NEW DELHI • New Delhi has announced a plan to make air travel affordable for millions more Indians, with schemes to revive ailing airports and connect rural areas it said would "take flying to the masses".
The long-awaited draft policy aims to bring down airfares to 2,500 Indian rupees (S$54) for an hour of flying on many regional routes through a slew of tax incentives, subsidies and a 2 per cent levy on international and some domestic routes.
It outlines plans to revive India's dilapidated airports and airstrips, of which only about 75 out of 476 are in use, build "no-frills" airports and set up a fund to improve access to rural areas.
"The Prime Minister has said... it should be a policy which takes flying to the masses, it should no longer confine flying only to the elite," Secretary for Civil Aviation Rajiv Nayan Choubey told reporters yesterday.
"We should promote regional connectivity in a manner which makes it possible for the ordinary middle-class Indian to start flying," Mr Choubey said, adding that the move would start next April.
"We will be giving several incentives in order to bring down the cost of flying as much as we can."
Although famous for its railways, India's patchy roads, vast distances and rising disposable incomes have led cheap flights to take off, with domestic air traffic more than trebling since 2005, according to the Sydney-based Centre for Asia-Pacific Aviation.
However, only 70 million of India's 1.2 billion citizens flew domestically in the year to March, making it one of the world's most under-penetrated markets.
The draft policy, which looks to overhaul rules dating back to the 1930s, has been submitted to aviation stakeholders for review.
The industry has criticised the government for failing to carry out aviation reforms.

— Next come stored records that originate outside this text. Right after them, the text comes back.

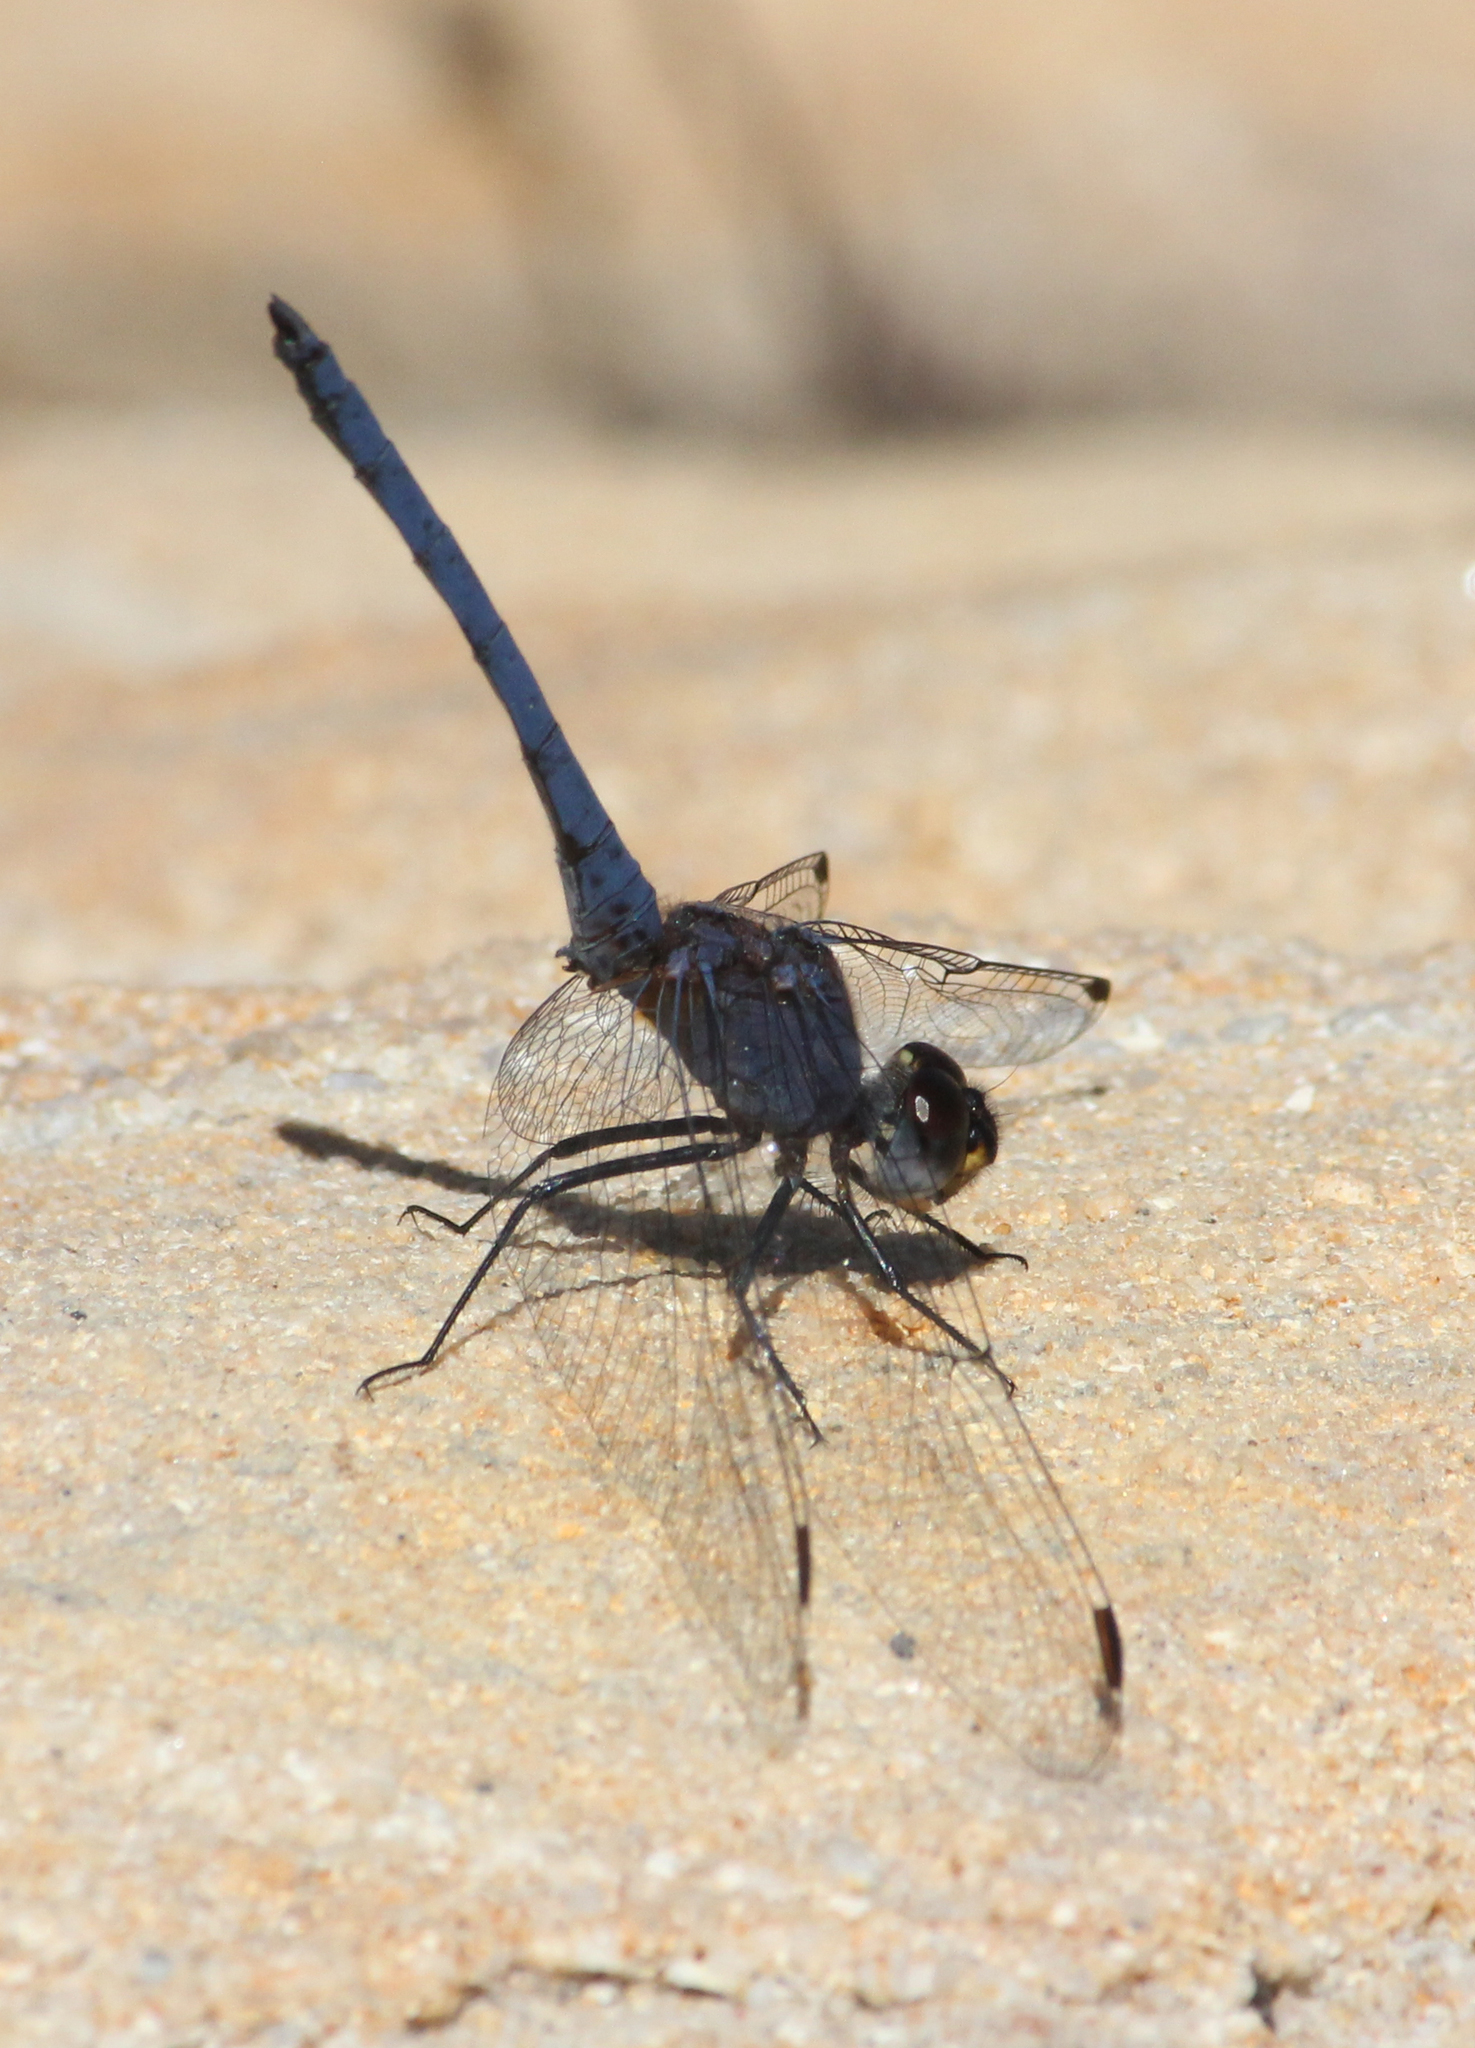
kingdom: Animalia
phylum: Arthropoda
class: Insecta
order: Odonata
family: Libellulidae
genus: Trithemis
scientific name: Trithemis furva
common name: Dark dropwing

With the exception of budget carrier IndiGo, most domestic airlines are suffering losses and mired in debt.
The government is also considering scrapping or amending the "5-20 rule", which requires local airlines to operate for five years and have a fleet of at least 20 planes before they can fly internationally.
However, some Indian airlines are opposed to scrapping the rule, saying it would favour cash-rich international airlines coming into the domestic market.
India has spent more than US$50 million (S$70 million) since 2009 on eight airports that do not receive scheduled flights - white elephants that are a reminder of the pitfalls for Prime Minister Narendra Modi as he bets on an infrastructure drive to fuel growth.
One such example is the airport in Jaisalmer, a small and remote desert city in India's western Rajasthan state, which stands empty more than two years after the completion of a new terminal building.
India's main hubs, meanwhile, are bursting at the seams, slowing airlines' ability to expand in a vast country that is home to about one-sixth of the world's population.
The ghost terminals were built largely by the previous government, which had planned 200 "no- frills" airports, encouraged by rising air travel and the need to connect far-flung regions.